I think OpenGL/Shader needs to know which object is behind other to return Zero as occlusion_query result…but if I disable DepthMask, how can it knows all that?
No. The way occlusion queries work is that the GPU keeps track of how many fragments were actually rasterized and writes the number(or a kind of a boolean with GL_ANY_SAMPLES_PASSED*) into the query object. You can then retrieve the number of samples from the query object with glGetQueryObject(). Disabling the depth mask doesn’t mean a depth value used for depth testing isn’t generated. It means the depth buffer will not be updated with the depth values. This is especially useful if you render a depth pass first and then do the occlusion culling with depth masking.
Sort objects from front to back: due to DepthMask disabled, each rendered “layer”/object would covers previous one, so FRONT objects (which are drawn for firsts) will be covered from BACK ones (subsequently drawn). In this way back objects will be rendered in “top-layers” leaving FRONT objects covered by them and stay in background. I don’t understand this step: disable DepthMask and sort objects…
Here’s one way with a depth-first pass (or depth-only pass, or depth pre-pass, or z-pre-pass or …):
- Frustum cull your scene
- Sort visible objects coarsely front to back
- Render a z-pre-pass (no fragment shading, color masking turned on), maybe just large occluders here, like terrain, large buildings and stuff
- Enable depth masking (you’ll use the depth buffer from the previous step)
- Render the scene again, this time only the bounding volumes
- Determine fragments passed and decide whether to render or to cull (partially) occluded objects
This is not the only way. There are multiple philosophies as to how to occlusion cull a scene in the best possible way. Something much simpler but still maybe worth it is a method by Croteam’s Dean Sekulic in GPU Gems.
DICE took a completely different route in their Frostbyte engine. They implement a software rasterizer which renders a coarse depth map of the scene using simplified proxy meshes for considerable occluders and do the culling on the CPU. The same goes for the guys at Guerilla.
Of course. But without your explanation (“disabling the depth mask doesn’t mean a depth value used for depth testing isn’t generated”) queries behaviour was a mystery
Thanks for clarification.
So your recomend is to do a z-pre-pass (1), occlusion_query pass (2) to get results and finally the rendering one (3)? How many passes…
I know there are many ways and implementation of occlusion culling, but I think the minimum required passes can’t be less…so I must surrender to do all those passes?

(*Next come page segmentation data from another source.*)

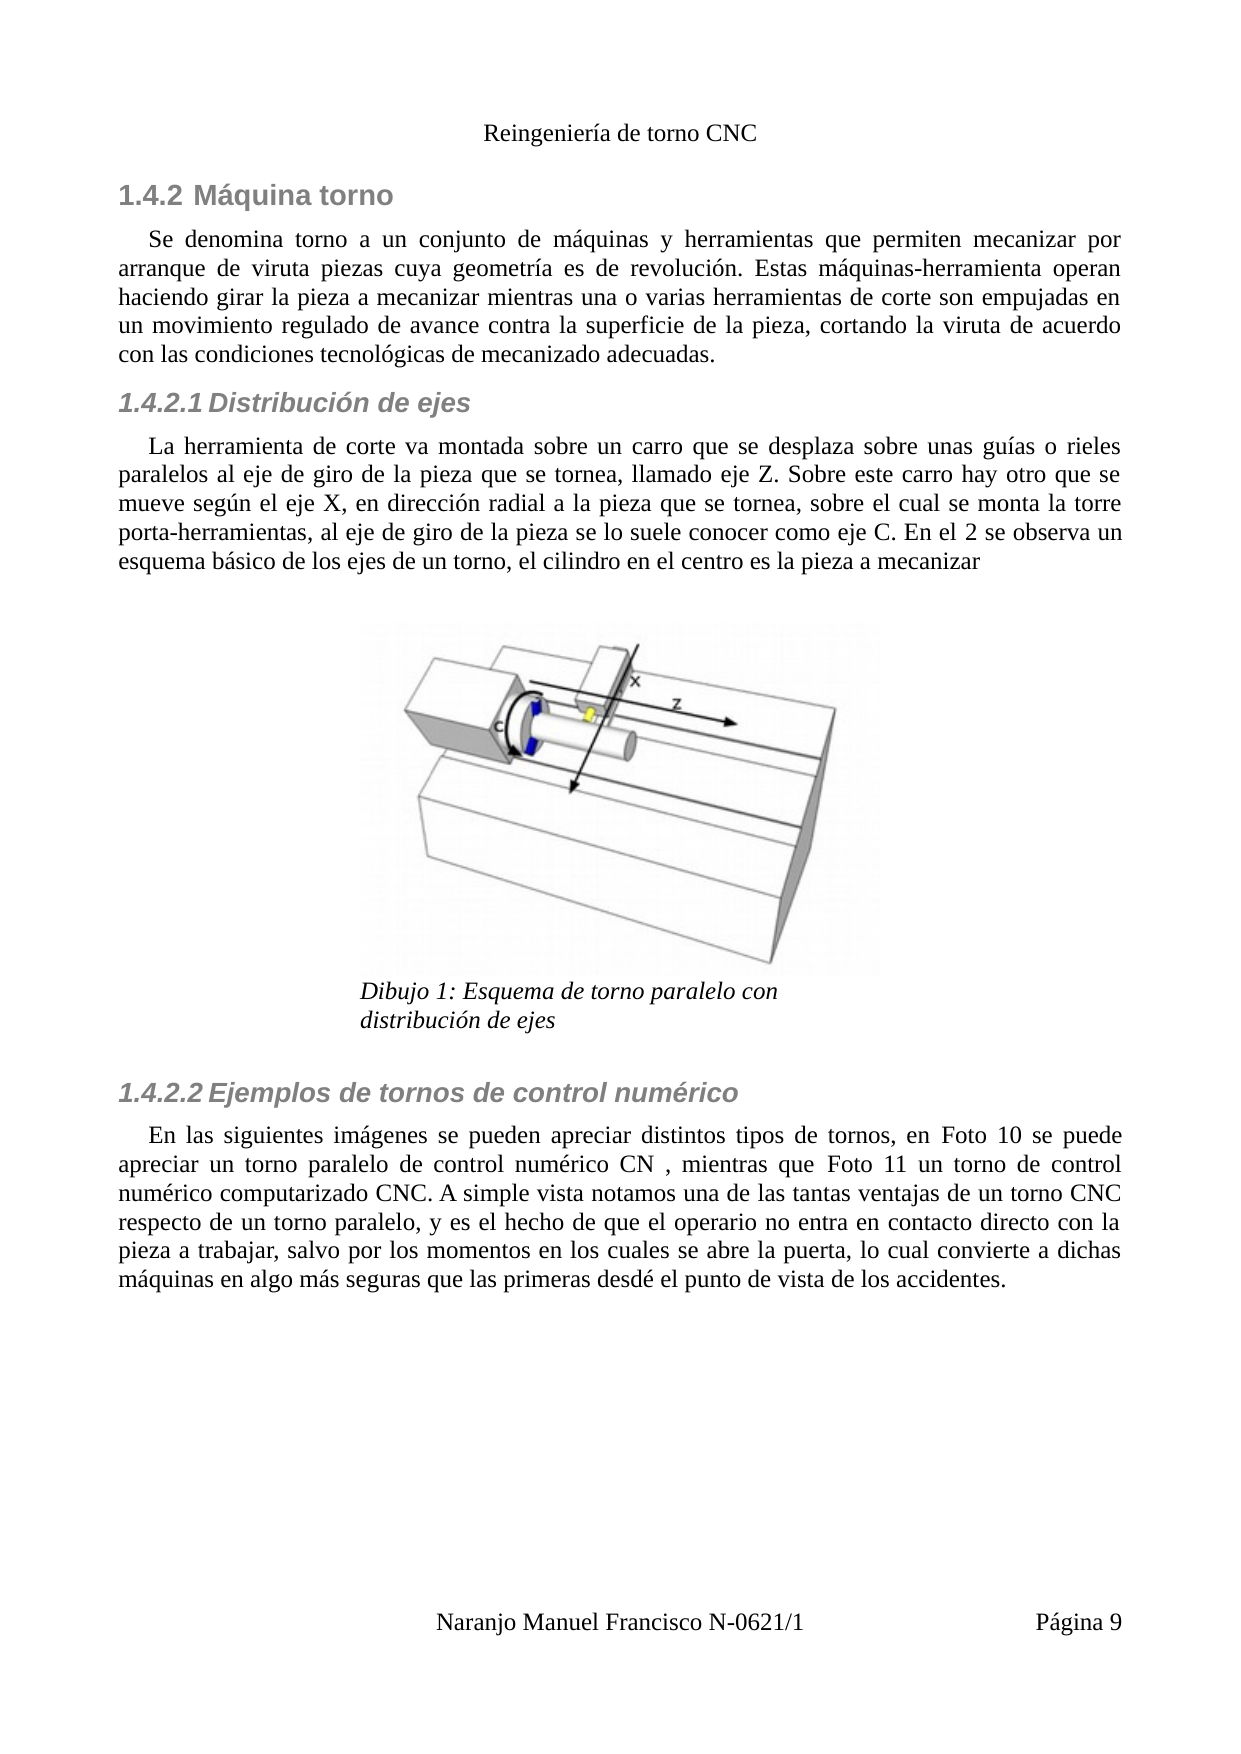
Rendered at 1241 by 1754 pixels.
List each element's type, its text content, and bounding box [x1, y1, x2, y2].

text Se denomina torno a un conjunto de máquinas y herramientas que permiten mecanizar por arranque de viruta piezas cuya geometría es de revolución. Estas máquinas-herramienta operan haciendo girar la pieza a mecanizar mientras una o varias herramientas de corte son empujadas en un movimiento regulado de avance contra la superficie de la pieza, cortando la viruta de acuerdo con las condiciones tecnológicas de mecanizado adecuadas. [118, 224, 1122, 368]
subtitle Ejemplos de tornos de control numérico [118, 1076, 1122, 1108]
text En las siguientes imágenes se pueden apreciar distintos tipos de tornos, en Foto 10 se puede apreciar un torno paralelo de control numérico CN , mientras que Foto 11 un torno de control numérico computarizado CNC. A simple vista notamos una de las tantas ventajas de un torno CNC respecto de un torno paralelo, y es el hecho de que el operario no entra en contacto directo con la pieza a trabajar, salvo por los momentos en los cuales se abre la puerta, lo cual convierte a dichas máquinas en algo más seguras que las primeras desdé el punto de vista de los accidentes. [118, 1120, 1122, 1293]
picture [359, 622, 881, 977]
text Dibujo 1: Esquema de torno paralelo con distribución de ejes [360, 977, 881, 1034]
subtitle Distribución de ejes [118, 386, 1122, 418]
subtitle Máquina torno [118, 178, 1122, 212]
text La herramienta de corte va montada sobre un carro que se desplaza sobre unas guías o rieles paralelos al eje de giro de la pieza que se tornea, llamado eje Z. Sobre este carro hay otro que se mueve según el eje X, en dirección radial a la pieza que se tornea, sobre el cual se monta la torre porta-herramientas, al eje de giro de la pieza se lo suele conocer como eje C. En el Dibujo 2 se observa un esquema básico de los ejes de un torno, el cilindro en el centro es la pieza a mecanizar [118, 431, 1122, 574]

I’m angry about technology limits…
To temporarily avoid sorting algorithm, I’ve loaded only a big cube and a small sphere behind it. Even exchanging loading/rendering sort (from first to last, or from last to first) both objects are always visible and pass occlusion_query with fragment_count > 0 (370.000 for cube and 42 for sphere).
If the sphere goes outside camera (but still INSIDE for frustum check, due to sphere-radius bigger than real objects), or the object becames too small to be rendered in 1 fragment, the query_result goes to Zero.
So the occlusion_query seems to work…a bit
Update 1: I’ve linked a different, and very simple, Vertex+Fragment Shader to just execute (in Vertex) “gl_Position = PVM * vertex” and (in Fragment) “out fragColor= vec4(1.0, 1.0, 1.0, 1.0)”. No changes.
Update 2: I’ve tested a full-object-rendering during occlusion_query (not just boudingBoxes) without significant changes.